▶ ЗАДАНИЕ A
Перепишите слово в слово строки от первой до строки с «Hydrocarbon waxes are», обе включительно; текст о Толстом сюда не входит.

--- ТЕКСТ ДЛЯ ЧТЕНИЯ ---

Густой туман злоязычия и восторгов окутывал этого человека при его жизни… Вряд ли были люди, вовсе не слышавшие о нем. Но даже если и были, все равно их жизнь стала во многом иной с тех пор, как на земле возникло это явление – Лев Толстой. Потому, что после его произведений люди стали иначе смотреть на многое в мире, в том числе, и на себя. Он писал не повести и романы, которые можно читать, а можно и не читать. Он перестраивал мир. Но прежде всего она должен был перестроить самого себя.

Когда в ноябрьские дни 1910 года он умирал в маленькой комнатке на станции Астапово, весь мир вслушивался в его сбивчиво-затихающий хрип, словно от жизни или смерти его зависела смерть или жизнь миллионов людей, многие из которых даже не читали ни строчки из написанного им. И ниточный пульс умиравшего старика отзывался во всем сердцебиении планеты.

Со дня его смерти прожита вторая жизнь. Дети, родившиеся в дни его похорон, давно перевалили за тот возраст, когда он написал «Войну и мир», «Анну Каренину», и уже вступили в пору «Воскресения». А он не ушел. Он остался в нашей жизни и сам со своими книгами, и еще более в многократных отражениях его литературных детей, внуков и правнуков (сколько их, этих пра- пра- пра!), в пересказах всех масштабов и родов, начиная со школьного учителя, задающего образ Болконского», кончая всемирно известными артистами, писателями, учеными.

Как пробиться через все эти напластования к нему самому? Через книги, фильмы, статьи, слова? Как увидеть за этим величественным поворотом головы не призрачно бестелесного классика, а просто человека? Как объяснить самому себе этот феномен, называемый Львом Толстым?

М.Горький писал А.Чехову: «Смотришь на него, и ужасно приятно чувствовать себя тоже человеком, сознавать, что человек может быть Львом Толстым». Вслушайтесь в это великолепное «тоже», написанное человеком, который сам по себе был эпохой. Но и для него Толстой был эталоном возможностей человеческих, реализованных во всей полноте. Как это произошло, что фамилия, данная из нескольких миллиардов людей всего лишь сотням, превратилась в нечто гораздо большее – в имя возможностей человечества? Стала по смыслу большим, чем само слово «человек»? Как это произошло?

--- ИСХОДНЫЕ ДАННЫЕ ---

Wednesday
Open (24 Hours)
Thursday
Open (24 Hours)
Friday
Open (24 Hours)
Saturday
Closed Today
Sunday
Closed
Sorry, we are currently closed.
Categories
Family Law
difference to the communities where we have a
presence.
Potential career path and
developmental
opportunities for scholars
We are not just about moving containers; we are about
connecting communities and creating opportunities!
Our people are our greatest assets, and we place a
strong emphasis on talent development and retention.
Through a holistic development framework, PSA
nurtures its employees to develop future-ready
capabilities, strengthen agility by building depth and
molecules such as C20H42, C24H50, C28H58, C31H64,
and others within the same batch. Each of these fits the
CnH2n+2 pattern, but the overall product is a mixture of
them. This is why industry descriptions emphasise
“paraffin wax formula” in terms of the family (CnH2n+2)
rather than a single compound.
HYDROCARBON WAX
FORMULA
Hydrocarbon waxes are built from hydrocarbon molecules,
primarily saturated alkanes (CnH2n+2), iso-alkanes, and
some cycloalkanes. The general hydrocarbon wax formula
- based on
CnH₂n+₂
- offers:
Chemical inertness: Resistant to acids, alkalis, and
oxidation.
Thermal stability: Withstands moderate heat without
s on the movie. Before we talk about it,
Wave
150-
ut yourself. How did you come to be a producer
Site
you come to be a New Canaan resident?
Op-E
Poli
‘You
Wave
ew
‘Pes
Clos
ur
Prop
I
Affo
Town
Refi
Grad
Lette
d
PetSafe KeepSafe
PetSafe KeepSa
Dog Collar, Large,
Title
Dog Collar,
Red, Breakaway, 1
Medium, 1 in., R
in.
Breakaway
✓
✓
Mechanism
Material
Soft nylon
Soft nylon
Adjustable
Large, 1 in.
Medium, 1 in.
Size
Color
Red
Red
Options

---

▶ ЗАДАНИЕ B
Перескажите текст о Льве Толстом в двух предложениях.

▶ РЕШЕНИЕ A
Wednesday
Open (24 Hours)
Thursday
Open (24 Hours)
Friday
Open (24 Hours)
Saturday
Closed Today
Sunday
Closed
Sorry, we are currently closed.
Categories
Family Law
difference to the communities where we have a
presence.
Potential career path and
developmental
opportunities for scholars
We are not just about moving containers; we are about
connecting communities and creating opportunities!
Our people are our greatest assets, and we place a
strong emphasis on talent development and retention.
Through a holistic development framework, PSA
nurtures its employees to develop future-ready
capabilities, strengthen agility by building depth and
molecules such as C20H42, C24H50, C28H58, C31H64,
and others within the same batch. Each of these fits the
CnH2n+2 pattern, but the overall product is a mixture of
them. This is why industry descriptions emphasise
“paraffin wax formula” in terms of the family (CnH2n+2)
rather than a single compound.
HYDROCARBON WAX
FORMULA
Hydrocarbon waxes are built from hydrocarbon molecules,

▶ РЕШЕНИЕ B
Лев Толстой своими произведениями изменил взгляд людей на мир и на самих себя, и когда он умирал в 1910 году на станции Астапово, за этим следил весь мир. Спустя целую жизнь после его смерти он по-прежнему остается с нами в своих книгах и в бесчисленных пересказах, а для Горького Толстой был образцом того, каким может быть человек.